By Richard Bingham
Reprinted from Electrical Contractor Magazine, September 2013
When reviewing data from your power monitoring system, the 30,000-foot approach is a typical starting point.
Figure 1 shows such a view of the active (or real) power consumption over the last billing period at a light manufacturing facility. This data was compared with the data from the same period the previous year, the daily temperature highs and lows, and the work schedule to look for any deviations, especially unexplained increases, which can result in higher electric bills for demand and energy consumption charges. Note the reduced power for Memorial Day, Mon., May 27. Also, a small crew was working on two of the weekends at this facility, resulting in higher-than-normal weekend power levels. All three phases had similar plots as Phase A.
However, a closer examination of the weekend data of June 1–2 showed something more than just a small crew working. There were maximums of current, which were 400 amperes above the baseline current levels and on all three phases, occurring at 15-minute intervals. Checking the average 10-minute value of parameters—such as voltage, power factor, harmonic distortion and volt-amperes-reactive (VAR)—indicated that the source was from within the facility. The voltage didn’t change much to correspond with the peaks, the power factor and VARs showed only a small inductive increase, and the current harmonic distortion increased slightly (see Figure 2).

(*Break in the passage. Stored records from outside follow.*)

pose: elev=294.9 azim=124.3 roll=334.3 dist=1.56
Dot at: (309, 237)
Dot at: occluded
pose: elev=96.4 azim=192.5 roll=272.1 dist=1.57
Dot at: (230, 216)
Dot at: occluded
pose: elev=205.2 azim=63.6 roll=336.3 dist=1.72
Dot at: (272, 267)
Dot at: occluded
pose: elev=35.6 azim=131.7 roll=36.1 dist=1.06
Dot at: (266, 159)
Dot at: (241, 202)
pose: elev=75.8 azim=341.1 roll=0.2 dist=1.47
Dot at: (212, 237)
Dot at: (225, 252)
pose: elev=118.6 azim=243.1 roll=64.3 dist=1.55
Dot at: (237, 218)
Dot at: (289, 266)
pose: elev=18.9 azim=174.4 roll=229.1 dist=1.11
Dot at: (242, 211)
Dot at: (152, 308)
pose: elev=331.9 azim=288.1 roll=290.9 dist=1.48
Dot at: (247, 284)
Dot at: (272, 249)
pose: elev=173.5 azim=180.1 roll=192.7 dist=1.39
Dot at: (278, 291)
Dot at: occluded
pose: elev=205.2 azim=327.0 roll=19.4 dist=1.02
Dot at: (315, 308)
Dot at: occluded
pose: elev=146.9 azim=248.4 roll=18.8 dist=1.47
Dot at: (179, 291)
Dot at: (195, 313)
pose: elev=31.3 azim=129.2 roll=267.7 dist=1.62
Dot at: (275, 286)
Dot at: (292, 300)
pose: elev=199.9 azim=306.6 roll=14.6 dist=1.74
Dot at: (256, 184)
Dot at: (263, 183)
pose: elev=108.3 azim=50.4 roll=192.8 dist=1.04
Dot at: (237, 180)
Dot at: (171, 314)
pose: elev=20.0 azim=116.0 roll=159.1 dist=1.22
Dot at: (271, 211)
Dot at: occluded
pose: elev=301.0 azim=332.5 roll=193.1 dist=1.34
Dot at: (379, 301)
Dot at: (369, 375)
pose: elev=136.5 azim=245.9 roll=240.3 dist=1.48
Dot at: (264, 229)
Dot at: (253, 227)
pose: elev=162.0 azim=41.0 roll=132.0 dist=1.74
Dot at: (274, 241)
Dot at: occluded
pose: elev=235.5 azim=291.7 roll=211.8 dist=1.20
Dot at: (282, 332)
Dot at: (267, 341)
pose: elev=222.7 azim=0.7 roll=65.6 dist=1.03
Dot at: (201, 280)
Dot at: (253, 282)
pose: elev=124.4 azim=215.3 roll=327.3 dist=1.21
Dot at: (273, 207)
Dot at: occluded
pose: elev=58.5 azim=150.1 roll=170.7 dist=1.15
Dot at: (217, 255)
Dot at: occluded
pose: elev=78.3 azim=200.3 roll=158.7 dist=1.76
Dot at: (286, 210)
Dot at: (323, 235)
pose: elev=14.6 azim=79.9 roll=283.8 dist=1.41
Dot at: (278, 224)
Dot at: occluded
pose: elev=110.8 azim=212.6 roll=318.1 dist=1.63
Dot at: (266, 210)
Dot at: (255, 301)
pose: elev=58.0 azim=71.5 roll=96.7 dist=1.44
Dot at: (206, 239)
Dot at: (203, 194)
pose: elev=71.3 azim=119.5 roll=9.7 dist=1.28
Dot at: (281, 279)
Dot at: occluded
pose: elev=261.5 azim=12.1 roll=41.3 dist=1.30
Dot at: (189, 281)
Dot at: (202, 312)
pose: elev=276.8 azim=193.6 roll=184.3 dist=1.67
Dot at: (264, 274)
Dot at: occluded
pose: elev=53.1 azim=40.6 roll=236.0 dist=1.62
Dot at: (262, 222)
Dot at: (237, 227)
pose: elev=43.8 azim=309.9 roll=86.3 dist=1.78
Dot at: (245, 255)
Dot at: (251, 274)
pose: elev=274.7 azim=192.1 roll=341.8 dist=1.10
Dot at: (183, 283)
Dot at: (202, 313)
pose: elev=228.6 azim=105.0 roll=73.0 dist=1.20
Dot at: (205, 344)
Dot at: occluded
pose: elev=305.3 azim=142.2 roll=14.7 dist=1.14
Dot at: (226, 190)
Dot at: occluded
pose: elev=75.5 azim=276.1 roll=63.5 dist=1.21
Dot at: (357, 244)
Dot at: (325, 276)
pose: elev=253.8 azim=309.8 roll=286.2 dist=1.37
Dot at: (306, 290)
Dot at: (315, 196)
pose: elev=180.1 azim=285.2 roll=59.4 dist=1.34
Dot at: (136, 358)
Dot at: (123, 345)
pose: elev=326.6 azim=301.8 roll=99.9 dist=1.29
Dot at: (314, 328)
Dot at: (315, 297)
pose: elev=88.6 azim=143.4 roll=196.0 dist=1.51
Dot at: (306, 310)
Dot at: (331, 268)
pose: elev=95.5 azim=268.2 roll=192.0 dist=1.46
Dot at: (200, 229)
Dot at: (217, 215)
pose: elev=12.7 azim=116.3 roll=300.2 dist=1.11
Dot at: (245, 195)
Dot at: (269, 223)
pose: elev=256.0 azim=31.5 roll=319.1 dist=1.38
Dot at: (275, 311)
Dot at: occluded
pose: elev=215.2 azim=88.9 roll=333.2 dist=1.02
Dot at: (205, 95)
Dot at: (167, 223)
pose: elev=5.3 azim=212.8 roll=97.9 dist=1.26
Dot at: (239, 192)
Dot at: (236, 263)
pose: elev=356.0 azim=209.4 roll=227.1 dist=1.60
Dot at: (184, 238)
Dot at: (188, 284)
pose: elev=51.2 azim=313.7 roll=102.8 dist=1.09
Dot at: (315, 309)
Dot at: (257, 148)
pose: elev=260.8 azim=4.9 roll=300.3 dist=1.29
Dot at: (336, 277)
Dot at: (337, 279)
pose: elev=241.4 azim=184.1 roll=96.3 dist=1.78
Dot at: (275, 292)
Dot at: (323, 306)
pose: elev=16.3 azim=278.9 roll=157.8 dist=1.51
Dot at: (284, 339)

Closer examination of the weekday data showed that the same pattern was there during working hours but was somewhat obscured by the normal changes in current from the manufacturing operation and other loads in the facility. This caught the attention of the building operations manager and the CFO, as it can cause a significant increase in the monthly electric bill. Most nonresidential facilities pay both a demand and energy consumption charge. The latter is the sum of the power consumed over the billing period. The former is a peak of the average demand value of power over the demand interval (typically 15 minutes). It is a “racheted” value in that, once it increases above the previously recorded peak value during one interval, that new value becomes the demand charge for several years, regardless of the actual demand levels during the month.
It would take a closer look to find the source. The problem actually stopped on a couple of occasions, but no one made a correlation to an operational change. The monitoring system was reprogrammed to capture the waveforms of the voltage and current during these peak current excursions. It showed that the current changed abruptly in one cycle and decreased each subsequent cycle until it was back to the steady-state value within five cycles. Such waveforms, along with the previously mentioned data, were consistent with a three-phase motor startup. It would also be consistent with a heating, ventilating and air conditioning (HVAC) system, but that didn’t make sense since that system was running the same program in the facility for months. Or so they thought.
The missing puzzle piece
The manufacturing operation only occupied 50 percent of the facility. The other half of the facility had been vacant for some time. The landlord had finally secured a tenant for the unused space and was renovating it. While a separate breaker panel was put in for the new tenants, the monitoring system (and utility revenue meter) were on the main service panel at the point of common coupling (PCC). They were reading the electrical power for the entire facility, which years ago was just for one tenant. During the renovation, duct work was disconnected and was being rerouted, but before the work was complete, a service person from the HVAC maintenance company had come in to test the system. It turned out that he reprogrammed those zones as if they were occupied and never shut the system back down.
Fortunately, this potentially costly problem was caught before the summer months and the real heat descended.